- Records from a collection -

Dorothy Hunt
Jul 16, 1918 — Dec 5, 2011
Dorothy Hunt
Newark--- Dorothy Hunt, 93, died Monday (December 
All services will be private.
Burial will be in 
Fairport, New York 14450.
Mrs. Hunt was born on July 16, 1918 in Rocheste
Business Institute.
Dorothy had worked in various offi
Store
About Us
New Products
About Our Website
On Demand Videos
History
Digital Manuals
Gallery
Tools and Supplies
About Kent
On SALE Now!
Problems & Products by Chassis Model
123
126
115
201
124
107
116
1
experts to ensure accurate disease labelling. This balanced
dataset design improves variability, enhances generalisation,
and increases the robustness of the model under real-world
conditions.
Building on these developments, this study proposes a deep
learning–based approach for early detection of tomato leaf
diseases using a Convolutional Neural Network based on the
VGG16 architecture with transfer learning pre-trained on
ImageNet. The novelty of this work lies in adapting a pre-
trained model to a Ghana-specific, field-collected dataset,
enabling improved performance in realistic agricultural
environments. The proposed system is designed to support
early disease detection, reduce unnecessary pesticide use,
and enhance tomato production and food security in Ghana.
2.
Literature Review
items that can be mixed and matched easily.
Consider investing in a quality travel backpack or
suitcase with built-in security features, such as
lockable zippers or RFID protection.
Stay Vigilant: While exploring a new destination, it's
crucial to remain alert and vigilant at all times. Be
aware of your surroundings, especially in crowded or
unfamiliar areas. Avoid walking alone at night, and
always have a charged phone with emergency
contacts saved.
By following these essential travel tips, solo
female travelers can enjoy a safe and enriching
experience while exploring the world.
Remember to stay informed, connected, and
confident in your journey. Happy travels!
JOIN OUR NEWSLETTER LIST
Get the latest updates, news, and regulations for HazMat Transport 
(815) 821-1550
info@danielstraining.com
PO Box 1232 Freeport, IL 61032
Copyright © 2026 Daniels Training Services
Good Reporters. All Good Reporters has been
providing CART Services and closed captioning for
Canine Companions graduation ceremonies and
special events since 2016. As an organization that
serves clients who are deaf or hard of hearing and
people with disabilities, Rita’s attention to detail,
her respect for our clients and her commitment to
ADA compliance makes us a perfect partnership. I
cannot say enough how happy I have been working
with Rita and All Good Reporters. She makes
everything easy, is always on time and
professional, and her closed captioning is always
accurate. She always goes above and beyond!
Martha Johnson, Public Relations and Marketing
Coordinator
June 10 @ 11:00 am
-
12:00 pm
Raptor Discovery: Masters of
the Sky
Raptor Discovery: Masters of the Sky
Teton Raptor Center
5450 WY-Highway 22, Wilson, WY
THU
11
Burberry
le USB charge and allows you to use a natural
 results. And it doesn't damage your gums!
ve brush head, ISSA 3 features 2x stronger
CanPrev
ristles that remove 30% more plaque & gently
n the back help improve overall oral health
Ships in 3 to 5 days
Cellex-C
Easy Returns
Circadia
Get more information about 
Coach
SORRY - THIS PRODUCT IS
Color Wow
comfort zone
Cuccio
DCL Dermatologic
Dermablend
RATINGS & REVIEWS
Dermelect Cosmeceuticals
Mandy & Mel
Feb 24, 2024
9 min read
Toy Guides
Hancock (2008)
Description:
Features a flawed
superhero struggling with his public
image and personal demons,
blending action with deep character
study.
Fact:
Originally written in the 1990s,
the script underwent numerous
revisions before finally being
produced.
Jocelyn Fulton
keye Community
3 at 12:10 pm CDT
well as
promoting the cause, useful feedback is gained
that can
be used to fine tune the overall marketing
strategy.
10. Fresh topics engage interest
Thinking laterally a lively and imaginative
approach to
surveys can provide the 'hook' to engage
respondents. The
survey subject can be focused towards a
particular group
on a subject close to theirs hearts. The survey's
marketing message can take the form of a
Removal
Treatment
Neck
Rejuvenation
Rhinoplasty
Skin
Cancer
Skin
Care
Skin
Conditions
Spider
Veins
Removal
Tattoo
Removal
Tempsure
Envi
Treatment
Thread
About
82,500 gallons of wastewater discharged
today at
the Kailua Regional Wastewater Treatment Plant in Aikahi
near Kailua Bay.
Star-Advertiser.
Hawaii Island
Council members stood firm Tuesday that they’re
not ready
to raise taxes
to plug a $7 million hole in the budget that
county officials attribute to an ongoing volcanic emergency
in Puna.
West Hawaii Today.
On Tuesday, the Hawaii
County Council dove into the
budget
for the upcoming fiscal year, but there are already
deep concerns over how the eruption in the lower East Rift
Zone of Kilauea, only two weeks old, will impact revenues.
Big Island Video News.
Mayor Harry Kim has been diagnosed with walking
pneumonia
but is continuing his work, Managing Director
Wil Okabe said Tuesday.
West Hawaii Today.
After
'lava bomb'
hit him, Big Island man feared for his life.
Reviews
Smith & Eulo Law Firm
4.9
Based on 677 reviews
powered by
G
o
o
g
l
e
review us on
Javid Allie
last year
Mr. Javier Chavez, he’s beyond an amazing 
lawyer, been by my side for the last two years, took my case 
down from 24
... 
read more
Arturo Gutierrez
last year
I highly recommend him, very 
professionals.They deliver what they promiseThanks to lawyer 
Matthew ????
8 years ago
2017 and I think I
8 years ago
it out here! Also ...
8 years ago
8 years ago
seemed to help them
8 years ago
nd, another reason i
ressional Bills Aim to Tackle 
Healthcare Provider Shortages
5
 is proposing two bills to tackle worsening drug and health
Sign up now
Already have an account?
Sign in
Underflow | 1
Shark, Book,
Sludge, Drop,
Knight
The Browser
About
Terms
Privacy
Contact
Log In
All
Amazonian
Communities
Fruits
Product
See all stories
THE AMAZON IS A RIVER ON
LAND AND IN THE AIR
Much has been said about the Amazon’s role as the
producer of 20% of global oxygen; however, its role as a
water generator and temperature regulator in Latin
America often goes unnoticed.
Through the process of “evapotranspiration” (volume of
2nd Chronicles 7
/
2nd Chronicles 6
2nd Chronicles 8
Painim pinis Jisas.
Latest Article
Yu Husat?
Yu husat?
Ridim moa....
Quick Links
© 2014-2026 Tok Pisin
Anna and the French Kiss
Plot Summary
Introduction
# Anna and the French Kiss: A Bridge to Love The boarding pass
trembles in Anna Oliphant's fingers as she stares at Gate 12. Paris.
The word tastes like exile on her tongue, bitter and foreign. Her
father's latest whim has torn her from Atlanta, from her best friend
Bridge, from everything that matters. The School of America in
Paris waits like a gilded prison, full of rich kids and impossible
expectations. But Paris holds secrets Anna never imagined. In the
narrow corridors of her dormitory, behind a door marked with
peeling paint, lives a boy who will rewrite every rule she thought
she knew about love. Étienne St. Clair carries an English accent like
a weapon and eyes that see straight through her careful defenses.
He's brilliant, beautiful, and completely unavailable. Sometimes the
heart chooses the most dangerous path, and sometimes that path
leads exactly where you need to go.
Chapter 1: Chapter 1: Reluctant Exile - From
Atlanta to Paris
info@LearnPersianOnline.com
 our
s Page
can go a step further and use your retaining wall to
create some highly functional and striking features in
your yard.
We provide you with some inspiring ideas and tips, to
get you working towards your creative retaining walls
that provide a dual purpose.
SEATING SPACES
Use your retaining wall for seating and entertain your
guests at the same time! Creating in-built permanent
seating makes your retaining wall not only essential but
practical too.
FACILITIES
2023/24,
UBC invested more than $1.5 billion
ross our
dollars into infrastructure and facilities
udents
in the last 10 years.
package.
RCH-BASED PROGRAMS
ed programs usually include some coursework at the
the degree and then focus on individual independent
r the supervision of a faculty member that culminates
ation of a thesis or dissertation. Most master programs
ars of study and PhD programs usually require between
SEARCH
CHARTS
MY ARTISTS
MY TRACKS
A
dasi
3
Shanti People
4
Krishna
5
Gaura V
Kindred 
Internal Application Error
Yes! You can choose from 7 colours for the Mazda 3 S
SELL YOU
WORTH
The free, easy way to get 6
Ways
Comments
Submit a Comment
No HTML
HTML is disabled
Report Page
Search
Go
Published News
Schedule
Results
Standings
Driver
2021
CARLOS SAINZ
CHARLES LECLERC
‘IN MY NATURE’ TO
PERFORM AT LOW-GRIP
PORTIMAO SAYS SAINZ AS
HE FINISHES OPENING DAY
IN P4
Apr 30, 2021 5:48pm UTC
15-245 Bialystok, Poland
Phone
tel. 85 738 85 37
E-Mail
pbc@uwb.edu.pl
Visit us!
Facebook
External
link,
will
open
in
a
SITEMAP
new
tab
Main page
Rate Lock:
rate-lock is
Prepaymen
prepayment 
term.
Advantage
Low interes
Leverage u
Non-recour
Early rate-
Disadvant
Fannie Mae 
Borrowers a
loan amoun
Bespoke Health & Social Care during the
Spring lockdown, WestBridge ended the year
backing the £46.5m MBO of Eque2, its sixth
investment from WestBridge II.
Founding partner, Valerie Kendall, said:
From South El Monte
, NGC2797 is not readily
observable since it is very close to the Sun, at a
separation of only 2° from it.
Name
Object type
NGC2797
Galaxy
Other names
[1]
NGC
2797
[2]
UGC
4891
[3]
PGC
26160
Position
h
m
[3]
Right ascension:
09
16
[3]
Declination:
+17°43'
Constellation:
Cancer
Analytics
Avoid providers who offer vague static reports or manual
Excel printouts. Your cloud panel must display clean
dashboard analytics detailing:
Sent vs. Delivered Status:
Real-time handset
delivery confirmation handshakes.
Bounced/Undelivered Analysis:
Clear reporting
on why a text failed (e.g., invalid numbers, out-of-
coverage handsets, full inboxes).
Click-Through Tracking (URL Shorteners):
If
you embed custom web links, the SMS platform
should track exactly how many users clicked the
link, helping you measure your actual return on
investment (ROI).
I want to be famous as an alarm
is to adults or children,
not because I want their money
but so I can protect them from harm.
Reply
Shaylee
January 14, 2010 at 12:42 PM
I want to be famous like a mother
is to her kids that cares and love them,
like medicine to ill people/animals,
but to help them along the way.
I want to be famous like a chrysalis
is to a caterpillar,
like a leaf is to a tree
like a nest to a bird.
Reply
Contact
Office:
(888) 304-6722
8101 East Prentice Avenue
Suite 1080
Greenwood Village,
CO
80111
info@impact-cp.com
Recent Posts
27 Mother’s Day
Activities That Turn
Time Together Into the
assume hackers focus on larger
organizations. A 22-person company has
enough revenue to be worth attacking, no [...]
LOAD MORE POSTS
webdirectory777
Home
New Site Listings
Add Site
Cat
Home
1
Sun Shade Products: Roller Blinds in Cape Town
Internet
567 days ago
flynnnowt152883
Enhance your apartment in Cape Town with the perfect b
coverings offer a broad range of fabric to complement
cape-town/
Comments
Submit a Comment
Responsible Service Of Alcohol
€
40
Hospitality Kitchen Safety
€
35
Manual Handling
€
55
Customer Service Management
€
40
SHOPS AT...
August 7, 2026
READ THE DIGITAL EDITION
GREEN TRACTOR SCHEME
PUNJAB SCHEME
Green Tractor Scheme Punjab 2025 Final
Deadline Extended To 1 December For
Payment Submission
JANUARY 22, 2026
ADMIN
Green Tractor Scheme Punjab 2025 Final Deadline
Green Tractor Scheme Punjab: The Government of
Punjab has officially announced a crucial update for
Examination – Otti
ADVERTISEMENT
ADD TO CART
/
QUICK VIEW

- Required action -
Retrieve all lines from the data that contain the string "towards".

- Your response -
survey subject can be focused towards a
get you working towards your creative retaining walls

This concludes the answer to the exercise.